The bodies in Aupsha’s memory showed no signs of the way the wraith killed. None had been aged, left shriveled from devoured life, or even marked like young Nikolas with streaks of gray in his hair. Such details might not matter, though. Sau’ilahk might have arranged for human assistance.

“In your attempt to reach the underlevels,” she said to Aupsha, “how close did you get?”

Aupsha’s eyes shifted toward Osha. “To the door around the end of the passage where he saw us. We have not found a way through it.”

“The only key to that door was taken by my brother,” Sherie added.

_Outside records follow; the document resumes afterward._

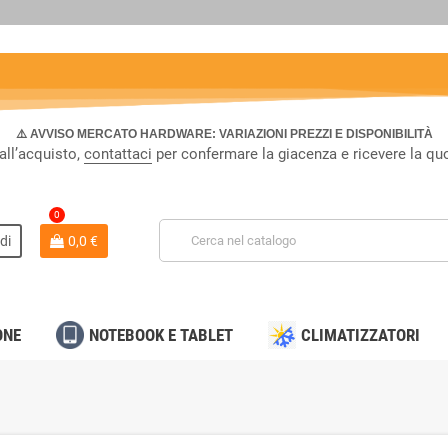
⚠️ AVVISO MERCATO HARDWARE: VARIAZIONI PREZZI E DISPONIBILITÀ
all’acquisto,
contattaci
per confermare la giacenza e ricevere la qu
0
di
0,0 €
ONE
NOTEBOOK E TABLET
CLIMATIZZATORI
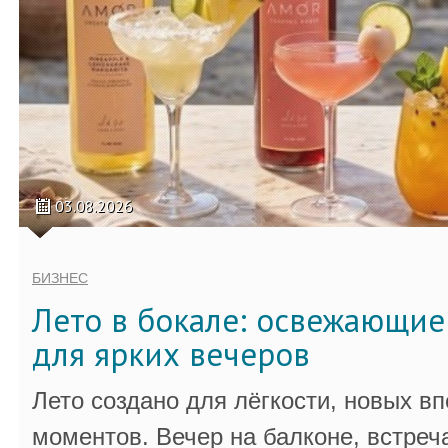
03.08.2026
БИЗНЕС
Лето в бокале: освежающи
для ярких вечеров
Лето создано для лёгкости, новых в
моментов. Вечер на балконе, встреч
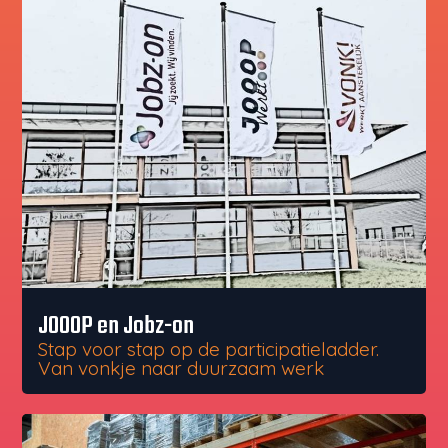
JOOOP en Jobz-on
Stap voor stap op de participatieladder.
Van vonkje naar duurzaam werk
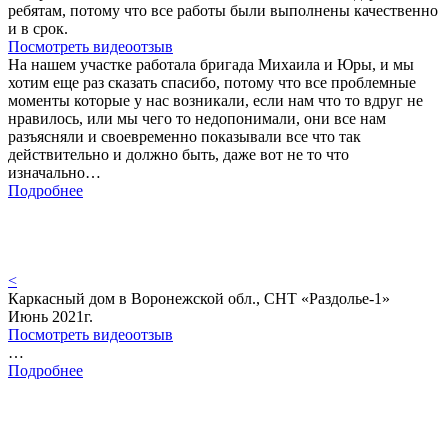
ребятам, потому что все работы были выполнены качественно
и в срок.
Посмотреть видеоотзыв
На нашем участке работала бригада Михаила и Юры, и мы
хотим еще раз сказать спасибо, потому что все проблемные
моменты которые у нас возникали, если нам что то вдруг не
нравилось, или мы чего то недопонимали, они все нам
разъясняли и своевременно показывали все что так
действительно и должно быть, даже вот не то что
изначально…
Подробнее
<
Каркасный дом в Воронежской обл., СНТ «Раздолье-1»
Июнь 2021г.
Посмотреть видеоотзыв
…
Подробнее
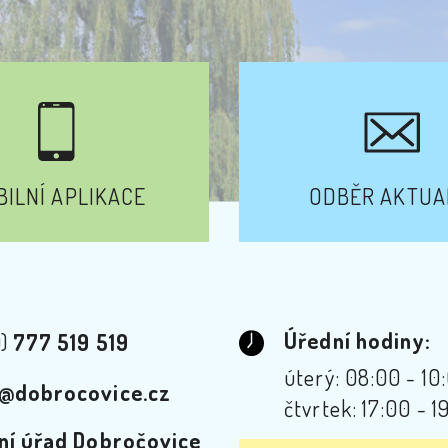
ILNÍ APLIKACE
ODBĚR AKTUA
Úřední hodiny:
0)
777 519 519
úterý: 08:00 - 10
@dobrocovice.cz
čtvrtek: 17:00 - 1
ní úřad Dobročovice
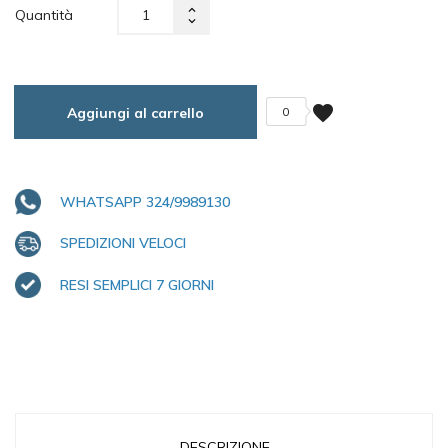
Quantità
favorite
Aggiungi al carrello
0
WHATSAPP 324/9989130
SPEDIZIONI VELOCI
RESI SEMPLICI 7 GIORNI
DESCRIZIONE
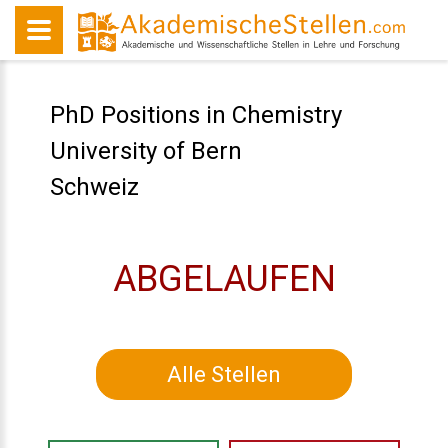
PhD Positions in Chemistry
University of Bern
Schweiz
ABGELAUFEN
Alle Stellen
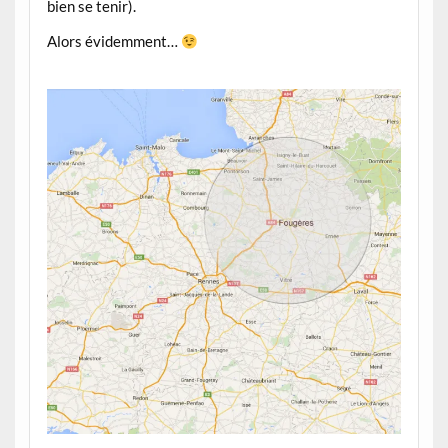
bien se tenir).
Alors évidemment…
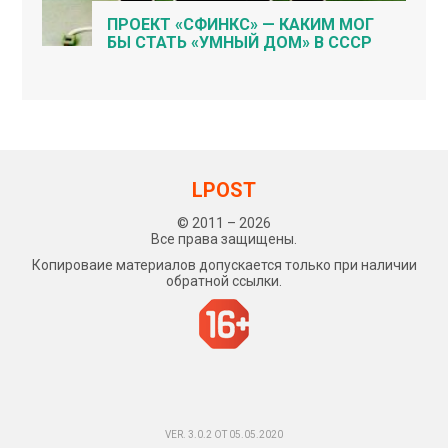
ПРОЕКТ «СФИНКС» — КАКИМ МОГ
БЫ СТАТЬ «УМНЫЙ ДОМ» В СССР
LPOST
© 2011 – 2026
Все права защищены.
Копироваие материалов допускается только при наличии
обратной ссылки.
VER. 3.0.2 ОТ 05.05.2020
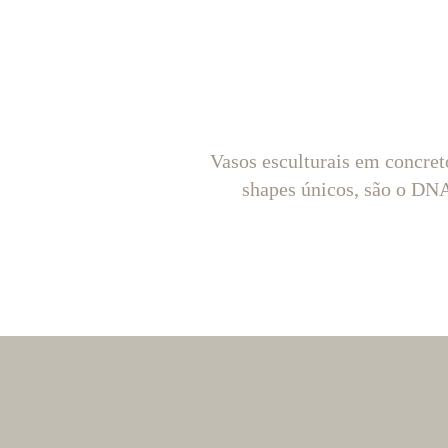
Vasos esculturais em concret
shapes únicos, são o D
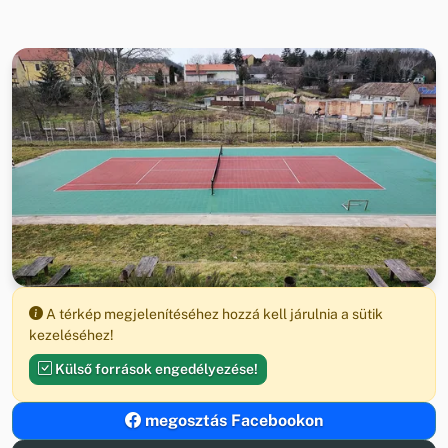
A térkép megjelenítéséhez hozzá kell járulnia a sütik
kezeléséhez!
Külső források engedélyezése!
megosztás Facebookon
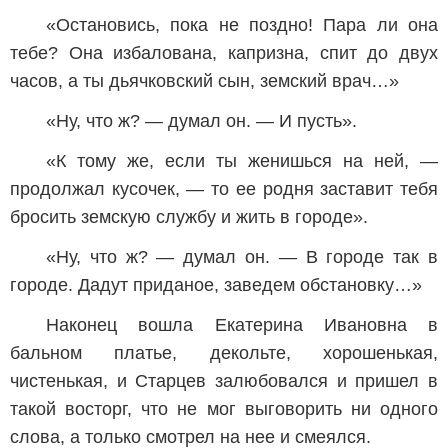
«Остановись, пока не поздно! Пара ли она
тебе? Она избалована, капризна, спит до двух
часов, а ты дьячковский сын, земский врач…»
«Ну, что ж? — думал он. — И пусть».
«К тому же, если ты женишься на ней, —
продолжал кусочек, — то ее родня заставит тебя
бросить земскую службу и жить в городе».
«Ну, что ж? — думал он. — В городе так в
городе. Дадут приданое, заведем обстановку…»
Наконец вошла Екатерина Ивановна в
бальном платье, декольте, хорошенькая,
чистенькая, и Старцев залюбовался и пришел в
такой восторг, что не мог выговорить ни одного
слова, а только смотрел на нее и смеялся.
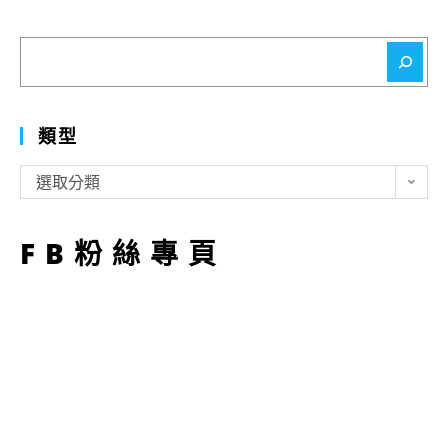
搜
尋
類型
類
選取分類
型
FB粉絲專頁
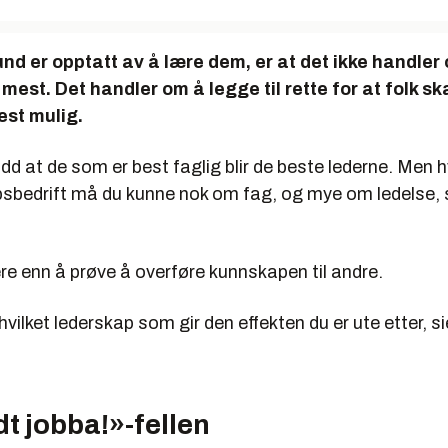
nd er opptatt av å lære dem, er at det ikke handler
mest. Det handler om å legge til rette for at folk sk
est mulig.
dd at de som er best faglig blir de beste lederne. Men h
psbedrift må du kunne nok om fag, og mye om ledelse, 
ere enn å prøve å overføre kunnskapen til andre.
hvilket lederskap som gir den effekten du er ute etter, si
t jobba!»-fellen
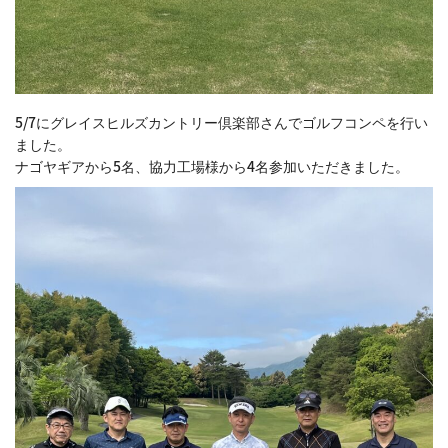
5/7にグレイスヒルズカントリー倶楽部さんでゴルフコンペを行い
ました。
ナゴヤギアから5名、協力工場様から4名参加いただきました。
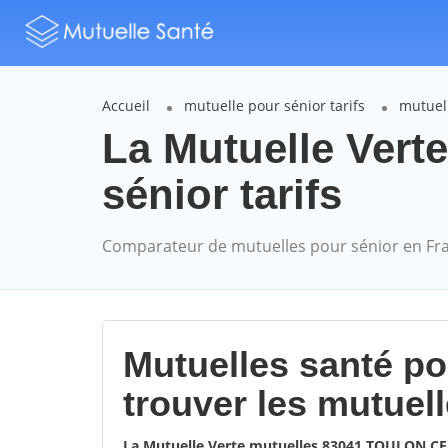
Accueil
mutuelle pour sénior tarifs
mutuell
La Mutuelle Ver
sénior tarifs
Comparateur de mutuelles pour sénior en Fr
Mutuelles santé p
trouver les mutuel
La Mutuelle Verte mutuelles 83041 TOULON C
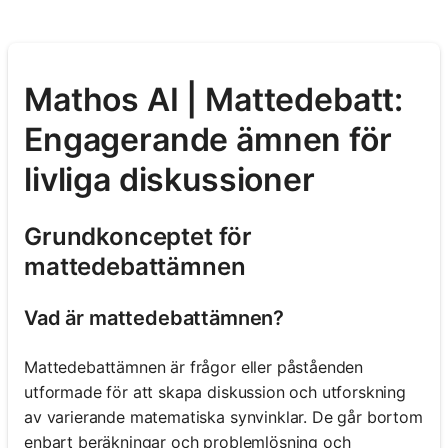
Mathos AI | Mattedebatt:
Engagerande ämnen för
livliga diskussioner
Grundkonceptet för
mattedebattämnen
Vad är mattedebattämnen?
Mattedebattämnen är frågor eller påståenden
utformade för att skapa diskussion och utforskning
av varierande matematiska synvinklar. De går bortom
enbart beräkningar och problemlösning och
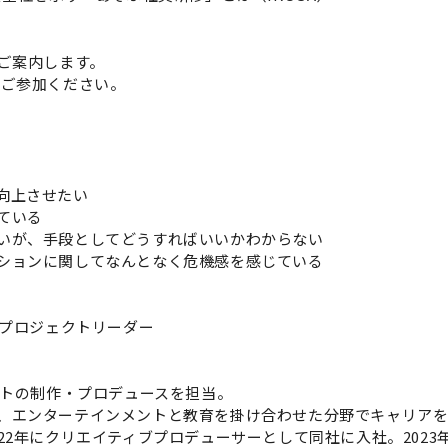
ご案内します。
ご参加ください。
向上させたい
ている
いが、手段としてどうすればいいかわからない
ションに関してなんとなく危機感を感じている
 プロジェクトリーダー
ートの制作・プロデュースを担当。
、エンターテインメントと教育を掛け合わせた分野でキャリアを
2年にクリエイティブプロデューサーとして同社に入社。2023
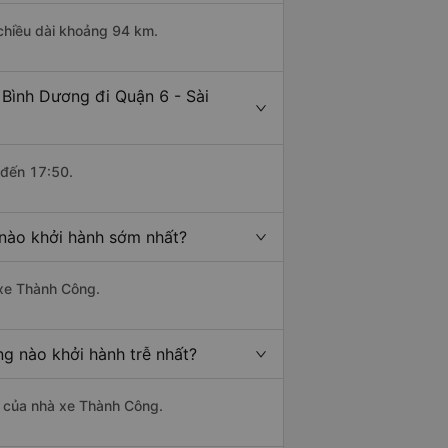
 chiều dài khoảng 94 km.
 Bình Dương đi Quận 6 - Sài
 đến 17:50.
 nào khởi hành sớm nhất?
 xe Thành Công.
ng nào khởi hành trễ nhất?
là của nhà xe Thành Công.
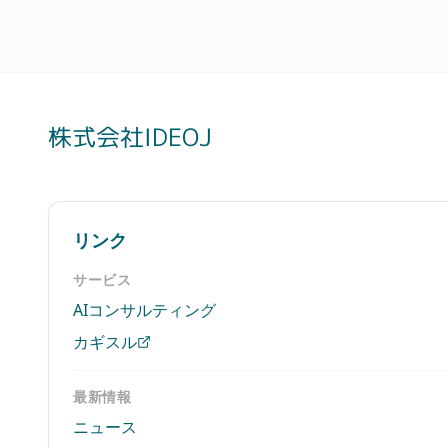
株式会社IDEOJ
リンク
サービス
AIコンサルティング
カギスル
最新情報
ニュース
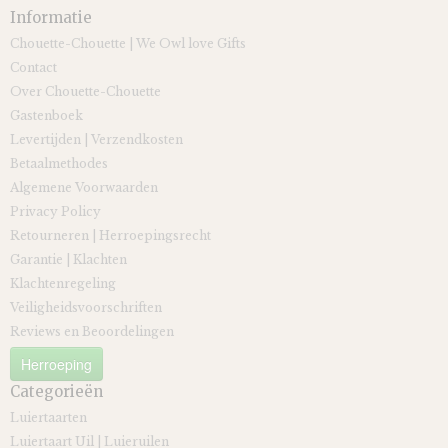
Informatie
Chouette-Chouette | We Owl love Gifts
Contact
Over Chouette-Chouette
Gastenboek
Levertijden | Verzendkosten
Betaalmethodes
Algemene Voorwaarden
Privacy Policy
Retourneren | Herroepingsrecht
Garantie | Klachten
Klachtenregeling
Veiligheidsvoorschriften
Reviews en Beoordelingen
Herroeping
Categorieën
Luiertaarten
Luiertaart Uil | Luieruilen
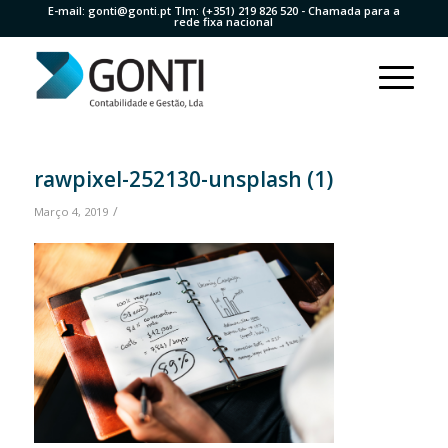
E-mail:
gonti@gonti.pt
Tlm:
(+351) 219 826 520
- Chamada para a
rede fixa nacional
rawpixel-252130-unsplash (1)
/
Março 4, 2019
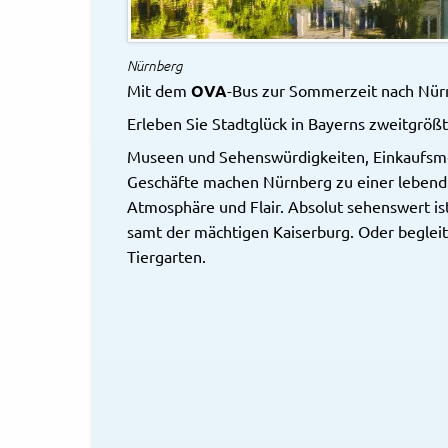
Nürnberg
Mit dem
OVA
-Bus zur Sommerzeit nach Nür
Erleben Sie Stadtglück in Bayerns zweitgrößt
Museen und Sehenswürdigkeiten, Einkaufsme
Geschäfte machen Nürnberg zu einer lebendi
Atmosphäre und Flair. Absolut sehenswert ist 
samt der mächtigen Kaiserburg. Oder beglei
Tiergarten.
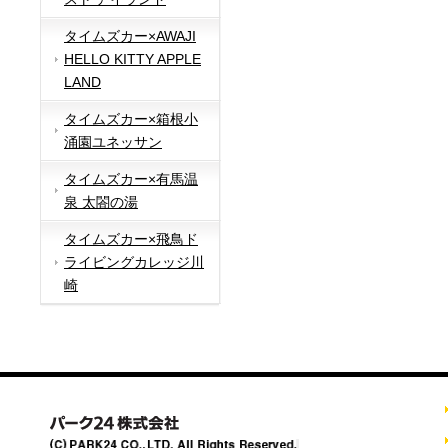
タイムズカー×AWAJI
HELLO KITTY APPLE
LAND
タイムズカー×箱根小
涌園ユネッサン
タイムズカー×有馬温
泉 太閤の湯
タイムズカー×飛鳥ド
ライビングカレッジ川
崎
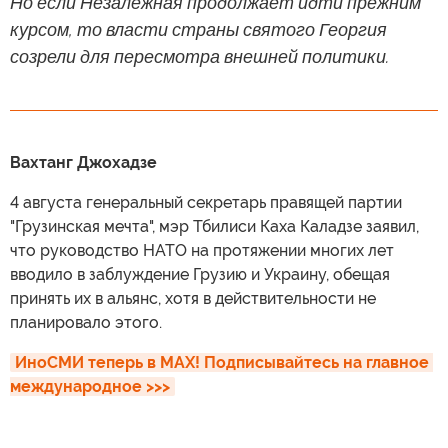
Но если Незалежная продолжает идти прежним
курсом, то власти страны святого Георгия
созрели для пересмотра внешней политики.
Вахтанг Джохадзе
4 августа генеральный секретарь правящей партии
"Грузинская мечта", мэр Тбилиси Каха Каладзе заявил,
что руководство НАТО на протяжении многих лет
вводило в заблуждение Грузию и Украину, обещая
принять их в альянс, хотя в действительности не
планировало этого.
ИноСМИ теперь в MAX! Подписывайтесь на главное 
международное >>>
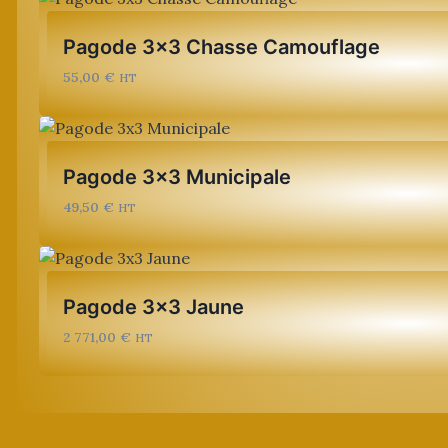
Pagode 3×3 Chasse Camouflage
55,00
€
HT
Pagode 3×3 Municipale
49,50
€
HT
Pagode 3×3 Jaune
2 771,00
€
HT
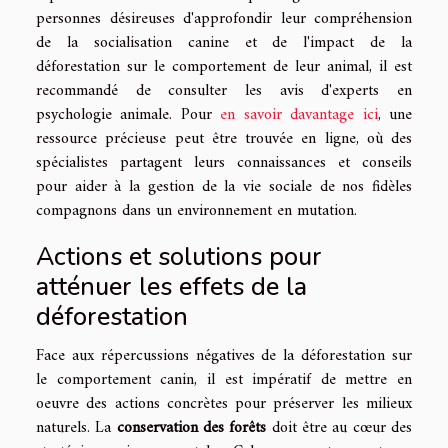
personnes désireuses d'approfondir leur compréhension
de la socialisation canine et de l'impact de la
déforestation sur le comportement de leur animal, il est
recommandé de consulter les avis d'experts en
psychologie animale. Pour
en savoir davantage ici
, une
ressource précieuse peut être trouvée en ligne, où des
spécialistes partagent leurs connaissances et conseils
pour aider à la gestion de la vie sociale de nos fidèles
compagnons dans un environnement en mutation.
Actions et solutions pour
atténuer les effets de la
déforestation
Face aux répercussions négatives de la déforestation sur
le comportement canin, il est impératif de mettre en
oeuvre des actions concrètes pour préserver les milieux
naturels. La
conservation des forêts
doit être au cœur des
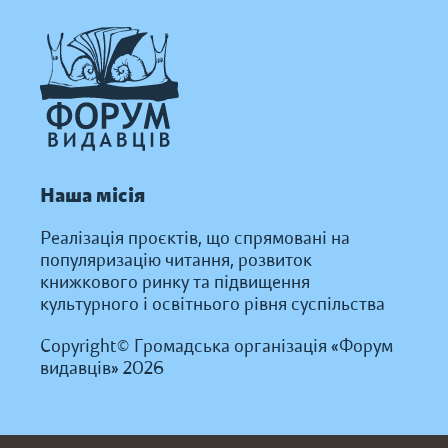
Наша місія
Реалізація проєктів, що спрямовані на
популяризацію читання, розвиток
книжкового ринку та підвищення
культурного і освітнього рівня суспільства
Copyright© Громадська організація «Форум
видавців» 2026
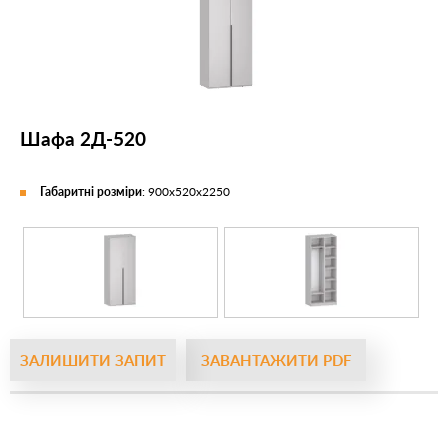
Шафа 2Д-520
Габаритні розміри
: 900х520х2250
ЗАЛИШИТИ ЗАПИТ
ЗАВАНТАЖИТИ PDF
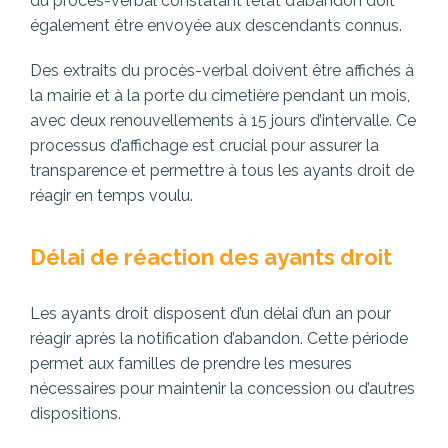
du procès-verbal constatant l’état d’abandon doit
également être envoyée aux descendants connus.
Des extraits du procès-verbal doivent être affichés à
la mairie et à la porte du cimetière pendant un mois,
avec deux renouvellements à 15 jours d’intervalle. Ce
processus d’affichage est crucial pour assurer la
transparence et permettre à tous les ayants droit de
réagir en temps voulu.
Délai de réaction des ayants droit
Les ayants droit disposent d’un délai d’un an pour
réagir après la notification d’abandon. Cette période
permet aux familles de prendre les mesures
nécessaires pour maintenir la concession ou d’autres
dispositions.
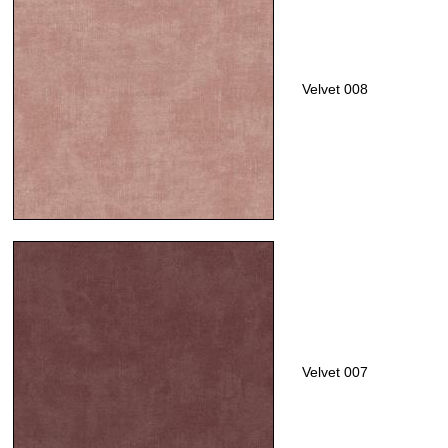
Velvet 008
Velvet 007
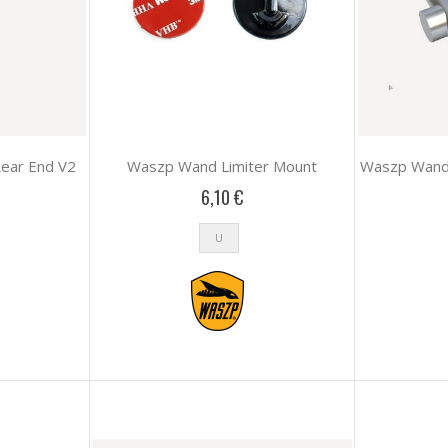
ear End V2
Waszp Wand Limiter Mount
Waszp Wand 
6,10 €
U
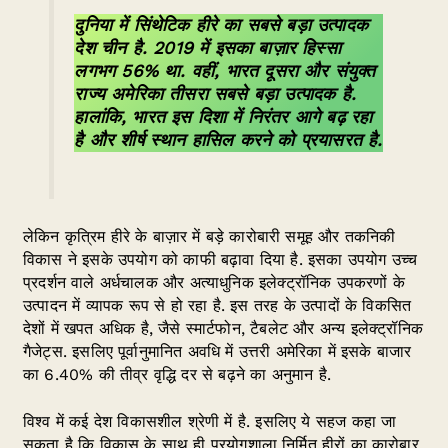
दुनिया में सिंथेटिक हीरे का सबसे बड़ा उत्पादक
देश चीन है. 2019 में इसका बाज़ार हिस्सा
लगभग 56% था. वहीं, भारत दूसरा और संयुक्त
राज्य अमेरिका तीसरा सबसे बड़ा उत्पादक है.
हालांकि, भारत इस दिशा में निरंतर आगे बढ़ रहा
है और शीर्ष स्थान हासिल करने को प्रयासरत है.
लेकिन कृत्रिम हीरे के बाज़ार में बड़े कारोबारी समूह और तकनिकी
विकास ने इसके उपयोग को काफी बढ़ावा दिया है. इसका उपयोग उच्च
प्रदर्शन वाले अर्धचालक और अत्याधुनिक इलेक्ट्रॉनिक उपकरणों के
उत्पादन में व्यापक रूप से हो रहा है. इस तरह के उत्पादों के विकसित
देशों में खपत अधिक है, जैसे स्मार्टफोन, टैबलेट और अन्य इलेक्ट्रॉनिक
गैजेट्स. इसलिए पूर्वानुमानित अवधि में उत्तरी अमेरिका में इसके बाजार
का 6.40% की तीव्र वृद्धि दर से बढ़ने का अनुमान है.
विश्व में कई देश विकासशील श्रेणी में है. इसलिए ये सहज कहा जा
सकता है कि विकास के साथ ही प्रयोगशाला निर्मित हीरों का कारोबार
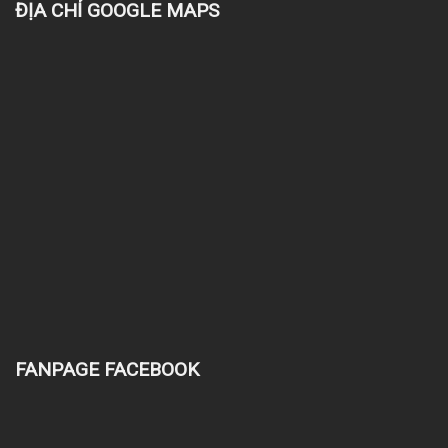
ĐỊA CHỈ GOOGLE MAPS
FANPAGE FACEBOOK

Wynn turned. “I need to get to that door. I need time there undisturbed to . . . to study it. Can you arrange this for me?”

Sherie watched Wynn for another three breaths. “And if this artifact is recovered, what would you do with it?”

Wynn couldn’t tell if that was a threat hiding behind a suspicious question. “I will take it far from here to where no one, including your brother, will ever see it again.”

Aupsha spun toward Wynn again, but Wynn looked away to Shade and then Osha.

“I’ll need you and Shade as well,” she added.

Neither of them responded, though a worried frown marred Osha’s expression.

There was only one way Wynn could determine whether the orb was below the keep. As to Sau’ilahk, if he was here, she wouldn’t be able to find him yet . . . not until nightfall.

Shade wasn’t going to like what Wynn had in mind, but at least Chane was still dormant and wouldn’t be there to argue.